Although the parties did not address the contents of the MAP policies in great detail, the Court's earlier order specified that when Plaintiffs amended their complaint after discovery, they would have to plead enough of the MAPs' terms ot show how they restrained competition. (Docket no. 133 at 10:16--18.) Plaintiffs don't dispute that they have obtained some MAP policies. Nevertheless, the SAC doesn't allege much of what the MAP policies say. Their opposition to the motion to dismiss argues the SAC alleges enough of those terms (Docket no. 183 at 9), but the cited paragraphs really don't include much detail. The most detail is included in paragraph 96 (which is sealed), but even that just alleges each MAP policy included certain types of terms, including terms specifying how MAPs are calculated, what instruments and advertising media were covered, who the parties were, and what the enforcement provisions were. Plaintiffs haven't pointed out how any of this would be remarkable or suspicious, or how it suggests a coordinated effort by Defendants. MAP policies including these types of terms could just as easily be the product of an awareness of common terms included in such agreements.

In short, the SAC fails to meet the pleading standard set forth in Bell Atlantic.

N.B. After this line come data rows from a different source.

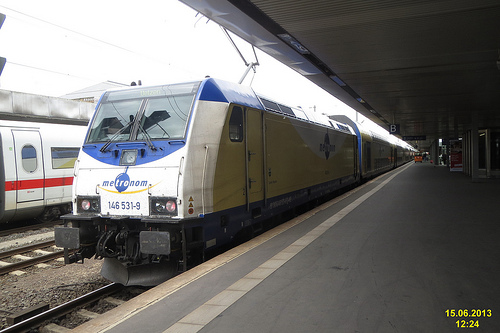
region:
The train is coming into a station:
[30, 32, 470, 278]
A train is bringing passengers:
[26, 35, 463, 325]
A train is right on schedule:
[31, 60, 476, 305]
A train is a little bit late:
[51, 27, 468, 292]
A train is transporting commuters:
[20, 27, 490, 320]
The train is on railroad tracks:
[23, 36, 473, 286]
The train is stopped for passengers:
[35, 51, 460, 281]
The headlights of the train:
[145, 191, 176, 211]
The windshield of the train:
[142, 95, 185, 137]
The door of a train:
[242, 106, 264, 196]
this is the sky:
[23, 14, 140, 75]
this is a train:
[99, 93, 302, 207]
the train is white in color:
[182, 150, 206, 200]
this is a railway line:
[45, 293, 97, 319]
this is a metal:
[48, 297, 68, 314]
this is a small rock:
[40, 277, 60, 291]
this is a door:
[243, 107, 262, 201]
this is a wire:
[23, 15, 92, 47]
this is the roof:
[325, 10, 466, 118]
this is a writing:
[441, 300, 496, 330]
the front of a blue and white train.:
[36, 53, 220, 246]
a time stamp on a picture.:
[442, 301, 496, 331]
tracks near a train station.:
[3, 263, 149, 331]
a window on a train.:
[128, 85, 195, 145]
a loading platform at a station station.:
[99, 140, 498, 331]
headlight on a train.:
[139, 182, 188, 219]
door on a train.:
[9, 120, 48, 216]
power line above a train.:
[196, 0, 264, 91]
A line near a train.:
[159, 151, 421, 330]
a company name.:
[90, 168, 151, 196]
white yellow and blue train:
[112, 96, 390, 186]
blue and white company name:
[87, 160, 171, 212]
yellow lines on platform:
[129, 141, 459, 330]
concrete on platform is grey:
[202, 185, 447, 298]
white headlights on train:
[77, 192, 179, 214]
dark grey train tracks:
[19, 231, 108, 331]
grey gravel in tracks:
[0, 228, 130, 315]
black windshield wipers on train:
[96, 96, 186, 154]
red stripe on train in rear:
[18, 173, 68, 200]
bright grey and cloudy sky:
[40, 8, 157, 73]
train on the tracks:
[62, 78, 448, 277]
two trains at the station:
[0, 1, 485, 331]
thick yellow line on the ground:
[72, 274, 162, 331]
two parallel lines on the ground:
[65, 146, 420, 332]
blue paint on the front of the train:
[87, 146, 182, 166]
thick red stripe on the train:
[2, 168, 78, 198]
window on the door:
[18, 143, 40, 175]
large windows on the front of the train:
[83, 91, 196, 155]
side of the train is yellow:
[212, 107, 389, 209]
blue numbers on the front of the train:
[103, 196, 142, 212]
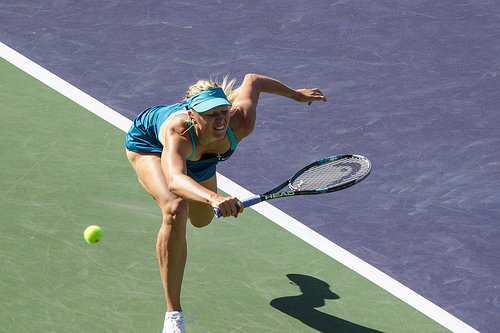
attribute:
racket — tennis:
[212, 150, 372, 217]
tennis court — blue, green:
[3, 2, 497, 331]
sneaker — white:
[158, 304, 186, 331]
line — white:
[1, 40, 480, 331]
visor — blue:
[172, 77, 240, 115]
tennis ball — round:
[82, 222, 102, 244]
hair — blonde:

It doesn't sufficiently allege Defendants conspired or agreed to fix prices using MAP policies. Without sufficient allegations of a conspiracy, the Court's analysis of the various possible types of conspiracies and whether they would restrain trade and thus be illegal would be speculative. But it is unnecessary; without a conspiracy, there is no federal claim, and claims premised on violations of federal law must also fail. At oral argument, Plaintiffs agreed they had no other theory than the ones they included in the SAC.

IV. Conclusion and Order

For the reasons set forth above, Defendants' motion to dismiss is GRANTED as to Plaintiffs' first claim for relief only, and this claim is DISMISSED WITH PREJUDICE. Pursuant to Fed. R. Civ. P. 52(b), the Court determines that there is no just reason to delay entry of judgment on this claim, and therefore directs the Clerk to enter judgment as to this one claim only so that Plaintiffs, if they wish, may take an immediate appeal.

If Plaintiffs do not intend to appeal, they are requested to promptly notify the Court. If they so notify the Court, or if they do not file a notice of appeal within the time permitted, the Court will issue a further order respecting any cases that include non-dismissed claims to be remanded.